■ Required work: Repeat each record exactly. Any picture gets left out.

■ Recorded information:
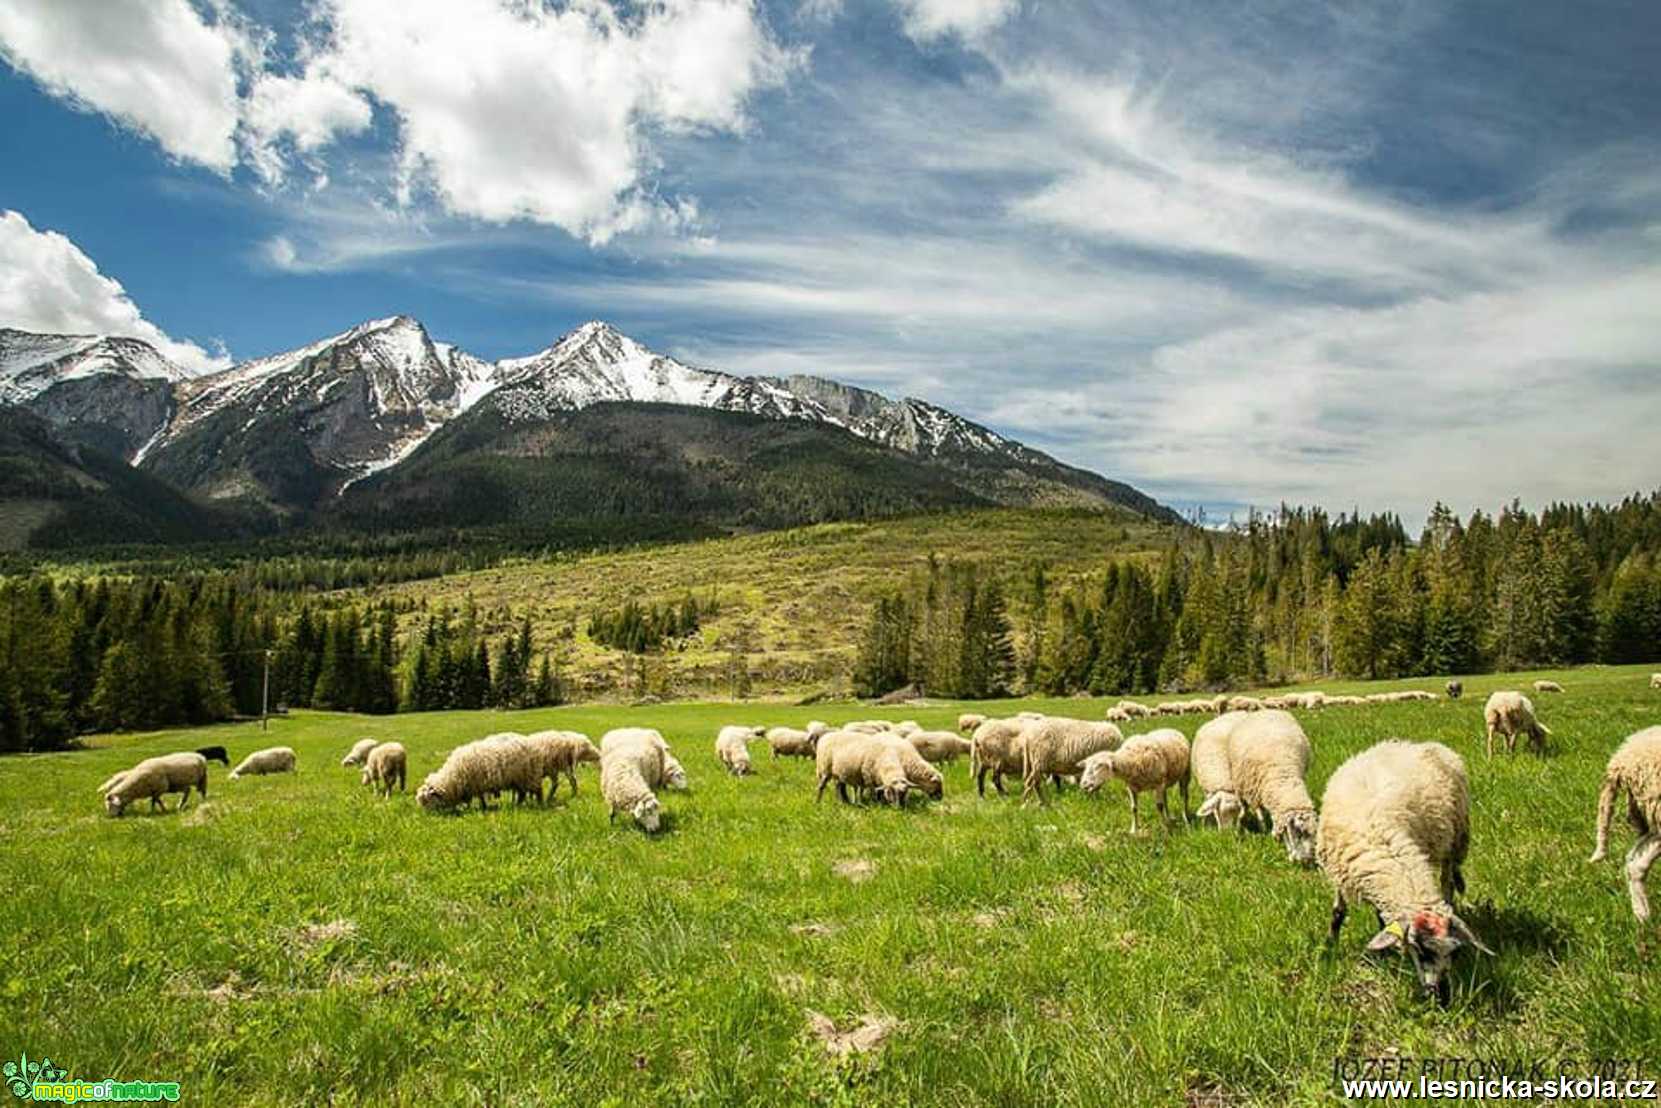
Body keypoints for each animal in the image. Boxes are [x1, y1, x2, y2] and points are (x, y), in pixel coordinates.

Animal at [1308, 740, 1494, 1009]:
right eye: (1421, 950)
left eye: (1455, 952)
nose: (1442, 998)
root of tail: (1416, 744)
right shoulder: (1342, 873)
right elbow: (1338, 913)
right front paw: (1330, 947)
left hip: (1454, 841)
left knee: (1447, 882)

■ Exercise response:
Body keypoints for each animal in the image. Boxes are [x1, y1, x2, y2] and points are (x, y), in pixel coordinates.

Animal at [1308, 740, 1494, 1009]:
right eye: (1421, 950)
left eye: (1455, 952)
nose: (1442, 998)
root of tail: (1416, 744)
right shoulder: (1342, 873)
right elbow: (1338, 913)
right front paw: (1330, 947)
left hip: (1454, 841)
left knee: (1447, 882)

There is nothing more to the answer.